▼▼▼

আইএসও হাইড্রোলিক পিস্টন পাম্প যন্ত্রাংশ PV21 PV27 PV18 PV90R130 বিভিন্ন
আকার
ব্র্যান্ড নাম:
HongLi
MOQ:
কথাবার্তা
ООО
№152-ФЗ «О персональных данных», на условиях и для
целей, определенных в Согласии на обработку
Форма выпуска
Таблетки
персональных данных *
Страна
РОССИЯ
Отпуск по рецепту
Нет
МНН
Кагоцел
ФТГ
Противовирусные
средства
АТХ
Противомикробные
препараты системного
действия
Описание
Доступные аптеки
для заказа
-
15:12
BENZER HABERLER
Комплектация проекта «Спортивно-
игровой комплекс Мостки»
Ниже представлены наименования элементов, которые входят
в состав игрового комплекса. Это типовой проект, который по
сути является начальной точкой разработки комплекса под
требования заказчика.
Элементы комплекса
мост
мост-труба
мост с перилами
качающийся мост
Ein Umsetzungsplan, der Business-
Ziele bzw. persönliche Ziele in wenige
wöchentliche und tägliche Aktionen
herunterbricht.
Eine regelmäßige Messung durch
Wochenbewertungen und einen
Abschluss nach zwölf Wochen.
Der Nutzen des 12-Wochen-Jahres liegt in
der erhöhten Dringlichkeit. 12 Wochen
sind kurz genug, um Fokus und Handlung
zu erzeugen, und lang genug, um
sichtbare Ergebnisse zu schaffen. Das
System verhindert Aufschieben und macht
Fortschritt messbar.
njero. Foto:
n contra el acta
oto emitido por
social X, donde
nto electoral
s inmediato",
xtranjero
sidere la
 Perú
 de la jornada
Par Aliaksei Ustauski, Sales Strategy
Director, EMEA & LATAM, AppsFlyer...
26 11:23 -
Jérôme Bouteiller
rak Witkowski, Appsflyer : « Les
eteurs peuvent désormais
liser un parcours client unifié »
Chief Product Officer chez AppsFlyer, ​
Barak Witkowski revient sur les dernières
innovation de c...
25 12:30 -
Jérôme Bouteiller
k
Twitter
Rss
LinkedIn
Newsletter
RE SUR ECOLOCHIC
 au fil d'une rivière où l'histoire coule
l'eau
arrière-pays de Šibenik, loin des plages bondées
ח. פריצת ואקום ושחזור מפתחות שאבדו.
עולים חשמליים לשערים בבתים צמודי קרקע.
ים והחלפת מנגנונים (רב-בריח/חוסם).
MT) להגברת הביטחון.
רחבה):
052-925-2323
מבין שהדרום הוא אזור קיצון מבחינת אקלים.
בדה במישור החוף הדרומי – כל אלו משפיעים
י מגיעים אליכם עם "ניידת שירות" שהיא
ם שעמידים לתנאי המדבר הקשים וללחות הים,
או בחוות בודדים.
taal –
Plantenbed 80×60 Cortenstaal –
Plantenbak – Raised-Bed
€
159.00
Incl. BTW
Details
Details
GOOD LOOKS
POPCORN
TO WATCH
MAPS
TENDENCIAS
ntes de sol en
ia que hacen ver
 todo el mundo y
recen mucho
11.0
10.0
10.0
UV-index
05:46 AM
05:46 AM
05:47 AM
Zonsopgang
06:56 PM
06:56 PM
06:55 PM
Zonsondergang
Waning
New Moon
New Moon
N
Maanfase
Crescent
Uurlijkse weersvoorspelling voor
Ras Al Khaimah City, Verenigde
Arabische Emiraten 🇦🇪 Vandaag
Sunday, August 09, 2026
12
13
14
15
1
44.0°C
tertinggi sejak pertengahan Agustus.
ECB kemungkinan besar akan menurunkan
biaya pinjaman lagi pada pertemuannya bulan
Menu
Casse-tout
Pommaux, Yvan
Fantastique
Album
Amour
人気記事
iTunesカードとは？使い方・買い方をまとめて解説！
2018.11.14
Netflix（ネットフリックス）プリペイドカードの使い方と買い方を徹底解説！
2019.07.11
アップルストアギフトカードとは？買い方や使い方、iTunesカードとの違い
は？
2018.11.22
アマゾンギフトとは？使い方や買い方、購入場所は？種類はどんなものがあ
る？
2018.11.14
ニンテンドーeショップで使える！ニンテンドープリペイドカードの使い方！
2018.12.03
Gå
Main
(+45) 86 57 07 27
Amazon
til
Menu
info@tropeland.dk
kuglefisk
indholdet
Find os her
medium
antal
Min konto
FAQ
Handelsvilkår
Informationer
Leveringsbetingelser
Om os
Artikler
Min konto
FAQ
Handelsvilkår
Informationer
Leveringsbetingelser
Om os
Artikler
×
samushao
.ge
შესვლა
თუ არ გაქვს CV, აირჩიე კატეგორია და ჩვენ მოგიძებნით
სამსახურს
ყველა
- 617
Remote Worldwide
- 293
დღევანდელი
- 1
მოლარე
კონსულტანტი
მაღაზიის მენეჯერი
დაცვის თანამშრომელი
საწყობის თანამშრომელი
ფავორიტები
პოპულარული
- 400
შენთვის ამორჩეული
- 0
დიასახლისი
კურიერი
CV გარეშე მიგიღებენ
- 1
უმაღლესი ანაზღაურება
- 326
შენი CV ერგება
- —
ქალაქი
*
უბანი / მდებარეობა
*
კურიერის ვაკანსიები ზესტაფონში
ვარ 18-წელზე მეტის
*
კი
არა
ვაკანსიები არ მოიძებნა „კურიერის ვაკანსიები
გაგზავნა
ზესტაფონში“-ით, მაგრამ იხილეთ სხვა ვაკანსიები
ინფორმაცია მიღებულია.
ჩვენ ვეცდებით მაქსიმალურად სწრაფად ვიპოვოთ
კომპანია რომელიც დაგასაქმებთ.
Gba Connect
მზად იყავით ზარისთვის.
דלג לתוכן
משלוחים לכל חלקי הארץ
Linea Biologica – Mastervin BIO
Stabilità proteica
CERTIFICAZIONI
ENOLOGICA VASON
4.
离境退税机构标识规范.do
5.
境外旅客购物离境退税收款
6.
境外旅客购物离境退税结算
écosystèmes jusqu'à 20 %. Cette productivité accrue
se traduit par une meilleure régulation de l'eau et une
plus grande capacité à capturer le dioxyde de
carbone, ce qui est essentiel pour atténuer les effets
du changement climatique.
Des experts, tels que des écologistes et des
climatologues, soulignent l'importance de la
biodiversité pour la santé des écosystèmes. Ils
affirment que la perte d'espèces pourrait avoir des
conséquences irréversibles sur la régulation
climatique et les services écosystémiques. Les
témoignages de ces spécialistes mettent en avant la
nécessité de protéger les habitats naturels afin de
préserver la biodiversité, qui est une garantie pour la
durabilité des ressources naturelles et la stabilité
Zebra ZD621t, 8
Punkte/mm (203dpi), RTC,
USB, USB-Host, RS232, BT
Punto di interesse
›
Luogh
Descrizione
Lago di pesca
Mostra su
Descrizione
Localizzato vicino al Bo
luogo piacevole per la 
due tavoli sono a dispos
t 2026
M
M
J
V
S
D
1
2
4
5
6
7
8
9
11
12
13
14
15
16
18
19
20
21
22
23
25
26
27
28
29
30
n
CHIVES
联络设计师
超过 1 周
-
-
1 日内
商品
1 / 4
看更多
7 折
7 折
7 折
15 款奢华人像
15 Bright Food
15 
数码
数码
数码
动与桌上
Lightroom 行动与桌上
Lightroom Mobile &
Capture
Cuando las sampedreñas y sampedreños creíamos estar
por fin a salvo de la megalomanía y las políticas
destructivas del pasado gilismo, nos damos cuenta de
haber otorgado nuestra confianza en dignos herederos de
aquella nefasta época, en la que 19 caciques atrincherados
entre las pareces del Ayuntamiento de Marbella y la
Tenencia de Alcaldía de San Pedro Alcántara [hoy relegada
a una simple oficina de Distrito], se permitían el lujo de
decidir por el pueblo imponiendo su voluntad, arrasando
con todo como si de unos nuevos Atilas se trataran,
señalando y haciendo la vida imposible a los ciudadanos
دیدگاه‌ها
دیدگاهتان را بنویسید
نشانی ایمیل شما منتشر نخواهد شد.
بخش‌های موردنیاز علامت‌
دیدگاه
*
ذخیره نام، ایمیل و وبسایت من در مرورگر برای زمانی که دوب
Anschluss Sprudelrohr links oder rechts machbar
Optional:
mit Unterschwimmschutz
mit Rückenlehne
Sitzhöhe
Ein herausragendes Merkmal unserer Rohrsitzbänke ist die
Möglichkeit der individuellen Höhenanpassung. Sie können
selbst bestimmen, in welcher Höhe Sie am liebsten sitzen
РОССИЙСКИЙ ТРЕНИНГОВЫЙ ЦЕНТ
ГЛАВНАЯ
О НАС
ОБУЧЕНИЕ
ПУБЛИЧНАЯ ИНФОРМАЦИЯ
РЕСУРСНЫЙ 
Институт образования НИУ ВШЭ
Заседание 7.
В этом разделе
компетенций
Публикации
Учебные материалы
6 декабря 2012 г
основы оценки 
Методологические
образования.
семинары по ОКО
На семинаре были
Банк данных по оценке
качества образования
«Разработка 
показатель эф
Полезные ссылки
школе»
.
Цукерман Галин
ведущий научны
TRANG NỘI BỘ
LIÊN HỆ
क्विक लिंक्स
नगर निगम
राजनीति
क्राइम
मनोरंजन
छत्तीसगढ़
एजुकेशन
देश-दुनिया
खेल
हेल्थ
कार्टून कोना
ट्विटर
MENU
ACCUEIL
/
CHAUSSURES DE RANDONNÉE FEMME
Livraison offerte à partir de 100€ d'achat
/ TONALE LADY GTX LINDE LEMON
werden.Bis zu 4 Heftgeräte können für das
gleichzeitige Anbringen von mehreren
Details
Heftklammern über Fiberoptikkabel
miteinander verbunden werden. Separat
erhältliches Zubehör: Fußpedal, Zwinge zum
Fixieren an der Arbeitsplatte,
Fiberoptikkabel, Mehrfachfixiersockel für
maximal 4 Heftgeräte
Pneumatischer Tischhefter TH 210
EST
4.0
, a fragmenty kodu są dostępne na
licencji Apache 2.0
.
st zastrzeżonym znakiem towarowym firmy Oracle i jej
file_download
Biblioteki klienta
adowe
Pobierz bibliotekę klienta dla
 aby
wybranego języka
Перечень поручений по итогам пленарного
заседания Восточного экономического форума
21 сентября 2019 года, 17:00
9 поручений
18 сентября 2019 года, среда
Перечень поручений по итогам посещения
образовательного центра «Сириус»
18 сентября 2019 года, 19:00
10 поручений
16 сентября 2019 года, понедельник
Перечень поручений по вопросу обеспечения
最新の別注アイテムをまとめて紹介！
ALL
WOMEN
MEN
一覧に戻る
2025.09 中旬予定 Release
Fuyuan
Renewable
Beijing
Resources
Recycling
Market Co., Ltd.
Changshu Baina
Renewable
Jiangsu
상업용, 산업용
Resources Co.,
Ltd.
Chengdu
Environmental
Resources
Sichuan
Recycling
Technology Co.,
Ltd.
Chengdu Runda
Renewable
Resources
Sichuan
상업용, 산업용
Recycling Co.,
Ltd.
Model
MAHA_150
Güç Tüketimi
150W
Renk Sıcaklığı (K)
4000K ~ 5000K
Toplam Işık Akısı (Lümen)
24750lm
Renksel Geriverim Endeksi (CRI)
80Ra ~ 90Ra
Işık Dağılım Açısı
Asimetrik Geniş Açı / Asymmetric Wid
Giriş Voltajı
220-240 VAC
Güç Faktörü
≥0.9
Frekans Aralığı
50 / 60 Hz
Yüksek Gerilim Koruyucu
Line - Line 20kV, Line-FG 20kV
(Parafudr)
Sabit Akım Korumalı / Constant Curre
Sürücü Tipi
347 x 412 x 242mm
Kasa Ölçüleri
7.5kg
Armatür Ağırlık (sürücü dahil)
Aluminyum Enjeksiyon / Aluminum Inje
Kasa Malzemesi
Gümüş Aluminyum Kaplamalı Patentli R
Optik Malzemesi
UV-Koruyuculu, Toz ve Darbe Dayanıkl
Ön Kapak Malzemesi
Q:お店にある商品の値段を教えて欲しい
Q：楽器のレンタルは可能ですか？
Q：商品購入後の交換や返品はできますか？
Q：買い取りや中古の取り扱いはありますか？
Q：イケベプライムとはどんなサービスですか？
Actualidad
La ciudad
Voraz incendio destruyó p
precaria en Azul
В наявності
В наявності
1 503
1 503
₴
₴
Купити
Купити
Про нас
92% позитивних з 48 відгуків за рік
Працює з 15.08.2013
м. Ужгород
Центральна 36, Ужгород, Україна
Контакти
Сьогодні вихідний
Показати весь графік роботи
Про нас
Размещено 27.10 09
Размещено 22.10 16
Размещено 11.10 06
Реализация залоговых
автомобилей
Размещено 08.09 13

▲▲▲

- _TASK INSTRUCTIONS_: Reproduce, without any alteration, the lines of the data that begin with its first line and end with the line containing "Ниже представлены наименования", including both of these lines.

- _SOLUTION_:
আইএসও হাইড্রোলিক পিস্টন পাম্প যন্ত্রাংশ PV21 PV27 PV18 PV90R130 বিভিন্ন
আকার
ব্র্যান্ড নাম:
HongLi
MOQ:
কথাবার্তা
ООО
№152-ФЗ «О персональных данных», на условиях и для
целей, определенных в Согласии на обработку
Форма выпуска
Таблетки
персональных данных *
Страна
РОССИЯ
Отпуск по рецепту
Нет
МНН
Кагоцел
ФТГ
Противовирусные
средства
АТХ
Противомикробные
препараты системного
действия
Описание
Доступные аптеки
для заказа
-
15:12
BENZER HABERLER
Комплектация проекта «Спортивно-
игровой комплекс Мостки»
Ниже представлены наименования элементов, которые входят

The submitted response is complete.